Angela Musah

Self-driven Cybersecurity Analyst with a proven record of industry experience looking to display my strong skills in a company. NIST-based system security assessments, continuous monitoring, and other Assessment and Authorization (A&A) activities.

Experience building Third-party risk program, working knowledge, and understanding of Information Security Frameworks/Standards (ISO27001, NIST, PCI, HITRUST etc.), Vulnerability Management and regulatory Framework such as NIST 800 Series, FedRAMP.

Experience in IT security compliance, including demonstrated experience by documenting policies and IT security artifacts in accordance with NIST.

Risk Management

Framework, Authorization to Operate (ATO) documentation, Security control assessment (SCA). Exceptional communication skills and ability to thrive in a challenging, fast-paced and deadline driven environment. In addition, experienced in brainstorming ideas with the Subject Matter Experts to identify requirements and communicate them with the team in a distributed work environment.

Information Security & Risk Management Consultant - Unum - USA, Ireland, Poland, United Kingdom

(2023-02 - 2026-05)

Support the global third-party risk / vendor management program across USA, Ireland, Poland, and United Kingdom.

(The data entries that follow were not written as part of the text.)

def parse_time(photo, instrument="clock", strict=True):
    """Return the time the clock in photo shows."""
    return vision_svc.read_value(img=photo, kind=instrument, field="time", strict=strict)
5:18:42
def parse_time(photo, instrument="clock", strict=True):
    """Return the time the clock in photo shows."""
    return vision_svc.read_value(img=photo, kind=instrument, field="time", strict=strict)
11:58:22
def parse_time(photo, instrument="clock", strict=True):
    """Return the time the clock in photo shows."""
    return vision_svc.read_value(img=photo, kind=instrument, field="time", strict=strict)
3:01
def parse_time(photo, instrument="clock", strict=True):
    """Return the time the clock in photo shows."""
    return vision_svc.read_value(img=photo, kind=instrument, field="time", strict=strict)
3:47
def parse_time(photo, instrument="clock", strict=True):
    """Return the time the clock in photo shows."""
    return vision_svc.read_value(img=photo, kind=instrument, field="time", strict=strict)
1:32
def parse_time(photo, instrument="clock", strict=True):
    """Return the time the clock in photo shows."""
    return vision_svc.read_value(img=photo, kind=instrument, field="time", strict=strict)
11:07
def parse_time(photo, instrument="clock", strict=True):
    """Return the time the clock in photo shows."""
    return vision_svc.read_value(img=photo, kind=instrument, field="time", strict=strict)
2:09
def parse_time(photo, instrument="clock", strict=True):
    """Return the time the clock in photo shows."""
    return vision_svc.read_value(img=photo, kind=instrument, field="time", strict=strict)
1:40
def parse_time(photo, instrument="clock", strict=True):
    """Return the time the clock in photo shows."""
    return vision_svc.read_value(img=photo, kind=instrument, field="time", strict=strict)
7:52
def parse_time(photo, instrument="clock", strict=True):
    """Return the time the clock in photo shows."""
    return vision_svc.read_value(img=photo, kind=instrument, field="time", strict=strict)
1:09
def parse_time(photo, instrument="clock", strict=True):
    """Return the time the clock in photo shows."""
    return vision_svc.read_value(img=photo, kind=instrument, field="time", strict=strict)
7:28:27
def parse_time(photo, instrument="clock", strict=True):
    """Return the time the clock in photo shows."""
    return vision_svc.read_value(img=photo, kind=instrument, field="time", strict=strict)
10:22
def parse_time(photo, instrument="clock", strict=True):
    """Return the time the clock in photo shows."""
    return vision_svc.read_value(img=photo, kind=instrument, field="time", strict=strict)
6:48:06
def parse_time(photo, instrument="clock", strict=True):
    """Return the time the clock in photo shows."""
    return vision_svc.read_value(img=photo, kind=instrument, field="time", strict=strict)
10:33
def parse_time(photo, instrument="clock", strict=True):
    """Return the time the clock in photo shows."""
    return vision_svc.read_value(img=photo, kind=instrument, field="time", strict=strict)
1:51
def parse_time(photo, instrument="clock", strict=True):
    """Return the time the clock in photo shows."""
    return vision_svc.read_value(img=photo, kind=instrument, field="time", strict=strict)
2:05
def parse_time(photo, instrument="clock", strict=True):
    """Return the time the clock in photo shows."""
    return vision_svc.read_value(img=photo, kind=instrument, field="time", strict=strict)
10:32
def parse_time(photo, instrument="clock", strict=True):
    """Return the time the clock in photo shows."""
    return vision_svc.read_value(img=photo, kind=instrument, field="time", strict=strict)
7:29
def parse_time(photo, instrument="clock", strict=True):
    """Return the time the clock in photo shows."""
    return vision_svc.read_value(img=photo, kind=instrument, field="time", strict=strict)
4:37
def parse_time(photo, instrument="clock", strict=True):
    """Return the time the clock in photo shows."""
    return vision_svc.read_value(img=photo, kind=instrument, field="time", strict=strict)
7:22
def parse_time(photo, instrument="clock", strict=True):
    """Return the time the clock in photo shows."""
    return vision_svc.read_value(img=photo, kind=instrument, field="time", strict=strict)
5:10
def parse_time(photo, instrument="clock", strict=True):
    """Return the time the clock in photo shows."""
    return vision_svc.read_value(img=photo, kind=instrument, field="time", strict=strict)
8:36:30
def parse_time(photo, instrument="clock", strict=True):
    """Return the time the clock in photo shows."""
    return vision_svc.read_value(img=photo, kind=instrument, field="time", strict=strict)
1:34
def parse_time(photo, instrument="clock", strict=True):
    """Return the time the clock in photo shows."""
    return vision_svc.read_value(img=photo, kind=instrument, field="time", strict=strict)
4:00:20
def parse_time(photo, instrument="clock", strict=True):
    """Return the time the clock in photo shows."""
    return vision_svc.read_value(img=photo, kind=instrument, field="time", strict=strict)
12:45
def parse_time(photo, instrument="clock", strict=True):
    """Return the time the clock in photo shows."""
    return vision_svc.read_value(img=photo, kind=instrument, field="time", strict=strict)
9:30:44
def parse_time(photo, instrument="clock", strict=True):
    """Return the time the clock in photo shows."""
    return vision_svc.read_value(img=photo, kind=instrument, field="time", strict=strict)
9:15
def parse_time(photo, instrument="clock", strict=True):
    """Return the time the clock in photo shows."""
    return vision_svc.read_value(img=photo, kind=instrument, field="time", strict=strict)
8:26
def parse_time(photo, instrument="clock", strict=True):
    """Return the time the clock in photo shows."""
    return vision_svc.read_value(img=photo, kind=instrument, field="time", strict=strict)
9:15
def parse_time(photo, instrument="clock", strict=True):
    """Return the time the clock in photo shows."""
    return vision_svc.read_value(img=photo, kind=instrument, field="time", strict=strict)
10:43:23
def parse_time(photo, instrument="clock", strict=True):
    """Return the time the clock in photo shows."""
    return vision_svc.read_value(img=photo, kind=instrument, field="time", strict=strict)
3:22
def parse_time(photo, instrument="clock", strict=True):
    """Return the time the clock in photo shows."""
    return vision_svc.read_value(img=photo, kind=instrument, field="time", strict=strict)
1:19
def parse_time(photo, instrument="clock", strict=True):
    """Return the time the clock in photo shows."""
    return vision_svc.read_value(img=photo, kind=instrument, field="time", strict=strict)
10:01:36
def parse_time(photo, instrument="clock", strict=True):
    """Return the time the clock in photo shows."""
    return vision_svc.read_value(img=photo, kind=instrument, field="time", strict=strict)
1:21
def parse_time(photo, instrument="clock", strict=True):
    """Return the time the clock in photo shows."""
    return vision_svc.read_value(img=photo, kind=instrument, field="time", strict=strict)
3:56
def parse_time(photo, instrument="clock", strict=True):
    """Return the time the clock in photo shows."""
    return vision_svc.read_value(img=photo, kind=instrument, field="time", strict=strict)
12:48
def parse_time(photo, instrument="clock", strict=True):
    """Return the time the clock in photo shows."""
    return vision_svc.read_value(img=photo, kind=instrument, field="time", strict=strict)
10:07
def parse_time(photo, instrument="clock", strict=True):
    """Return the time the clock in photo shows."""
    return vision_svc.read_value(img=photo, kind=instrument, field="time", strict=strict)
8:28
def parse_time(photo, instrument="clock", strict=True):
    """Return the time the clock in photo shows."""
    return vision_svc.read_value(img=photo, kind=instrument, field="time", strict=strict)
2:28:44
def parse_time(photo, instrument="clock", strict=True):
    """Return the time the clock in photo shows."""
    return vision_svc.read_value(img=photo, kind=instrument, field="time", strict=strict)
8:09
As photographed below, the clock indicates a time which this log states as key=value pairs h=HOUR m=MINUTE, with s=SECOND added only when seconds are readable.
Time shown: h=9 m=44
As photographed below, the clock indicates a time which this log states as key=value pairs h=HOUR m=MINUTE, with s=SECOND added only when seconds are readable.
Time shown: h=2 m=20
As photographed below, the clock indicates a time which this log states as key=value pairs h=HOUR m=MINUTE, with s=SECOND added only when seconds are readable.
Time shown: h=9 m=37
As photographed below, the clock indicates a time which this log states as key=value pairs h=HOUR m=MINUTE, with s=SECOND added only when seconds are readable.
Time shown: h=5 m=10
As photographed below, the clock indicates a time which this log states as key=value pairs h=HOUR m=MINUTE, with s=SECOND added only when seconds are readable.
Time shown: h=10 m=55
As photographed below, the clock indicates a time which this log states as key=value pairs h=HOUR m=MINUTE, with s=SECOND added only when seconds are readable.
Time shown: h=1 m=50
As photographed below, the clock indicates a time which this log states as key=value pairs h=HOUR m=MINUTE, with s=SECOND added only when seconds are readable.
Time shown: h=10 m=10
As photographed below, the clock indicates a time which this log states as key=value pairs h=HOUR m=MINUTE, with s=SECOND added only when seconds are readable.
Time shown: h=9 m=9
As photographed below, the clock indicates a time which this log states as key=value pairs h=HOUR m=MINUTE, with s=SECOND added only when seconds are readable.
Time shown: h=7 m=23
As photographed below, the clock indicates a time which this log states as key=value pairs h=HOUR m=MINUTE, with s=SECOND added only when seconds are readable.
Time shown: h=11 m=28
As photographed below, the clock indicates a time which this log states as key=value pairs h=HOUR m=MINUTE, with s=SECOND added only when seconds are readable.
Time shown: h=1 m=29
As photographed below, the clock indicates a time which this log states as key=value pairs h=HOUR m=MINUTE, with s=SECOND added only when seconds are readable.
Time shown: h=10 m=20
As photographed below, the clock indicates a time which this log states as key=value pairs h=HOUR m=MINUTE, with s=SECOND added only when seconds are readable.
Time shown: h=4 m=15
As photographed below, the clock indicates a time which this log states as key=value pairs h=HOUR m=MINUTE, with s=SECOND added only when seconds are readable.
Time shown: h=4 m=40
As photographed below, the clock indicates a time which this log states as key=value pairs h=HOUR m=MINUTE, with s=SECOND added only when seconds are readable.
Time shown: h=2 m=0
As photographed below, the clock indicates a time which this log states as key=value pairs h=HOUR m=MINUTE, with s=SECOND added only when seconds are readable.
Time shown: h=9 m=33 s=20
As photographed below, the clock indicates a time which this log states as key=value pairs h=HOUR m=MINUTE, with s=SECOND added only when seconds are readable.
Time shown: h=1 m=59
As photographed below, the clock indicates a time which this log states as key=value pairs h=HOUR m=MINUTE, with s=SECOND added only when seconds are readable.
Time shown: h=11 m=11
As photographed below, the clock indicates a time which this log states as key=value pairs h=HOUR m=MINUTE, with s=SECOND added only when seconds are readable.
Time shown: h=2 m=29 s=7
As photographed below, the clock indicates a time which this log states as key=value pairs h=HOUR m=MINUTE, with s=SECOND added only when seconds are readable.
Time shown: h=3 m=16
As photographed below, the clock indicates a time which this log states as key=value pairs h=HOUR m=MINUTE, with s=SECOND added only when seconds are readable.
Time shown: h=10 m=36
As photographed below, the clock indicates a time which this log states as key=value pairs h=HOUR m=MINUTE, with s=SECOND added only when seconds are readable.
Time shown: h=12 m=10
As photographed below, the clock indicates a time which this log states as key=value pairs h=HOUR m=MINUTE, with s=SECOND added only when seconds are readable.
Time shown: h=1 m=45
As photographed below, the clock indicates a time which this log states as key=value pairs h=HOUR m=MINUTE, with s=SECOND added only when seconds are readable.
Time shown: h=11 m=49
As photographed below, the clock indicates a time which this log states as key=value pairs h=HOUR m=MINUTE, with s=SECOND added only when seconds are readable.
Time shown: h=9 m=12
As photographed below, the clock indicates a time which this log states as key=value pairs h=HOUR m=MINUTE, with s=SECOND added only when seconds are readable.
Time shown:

• Conduct thorough security assessments of third-party vendors, suppliers, and partners to evaluate their compliance with established security policies, regulations, and industry best practices.
• Assessment focus included Risk Management, Physical Security, Identity & Access Management, Encryption, Network & Application Security, Secure Development, Incident Management, Security Infrastructure, and Security Policies.
• Review and validate vendor documentation, including SOC reports, ISO 27001 (Attestation of Applicability), PCI-DSS (AOC, ROC), Internal Vulnerability scan report, External Pen-test report, Certification, security policies and procedures documentation.
• Collaborate with cross-functional teams, including legal, procurement, IT, and business units, to gather necessary information and ensure compliance with risk management processes.
• Work closely with business stakeholder to confirm the details and scope of the third-party engagements.
• Using BlackKite for continuous monitoring, document third party risk findings, track findings to closure, perform ongoing monitoring of third parties.
• Partner with Threat Intelligence, Attack Surface Management and TPRM team to ensure unified risk strategy and visibility on vulnerabilities and data breaches alerts.
• Stay abreast of security and regulatory trends, new guidelines, technology, and internal policy modifications to identify new key risk areas.
• Assists with third party risk requests in support of internal audits and external regulatory exams as required.
• Contribute to third-party risk management program improvement.
• Ability to work independently and manage multiple vendor relationships simultaneously.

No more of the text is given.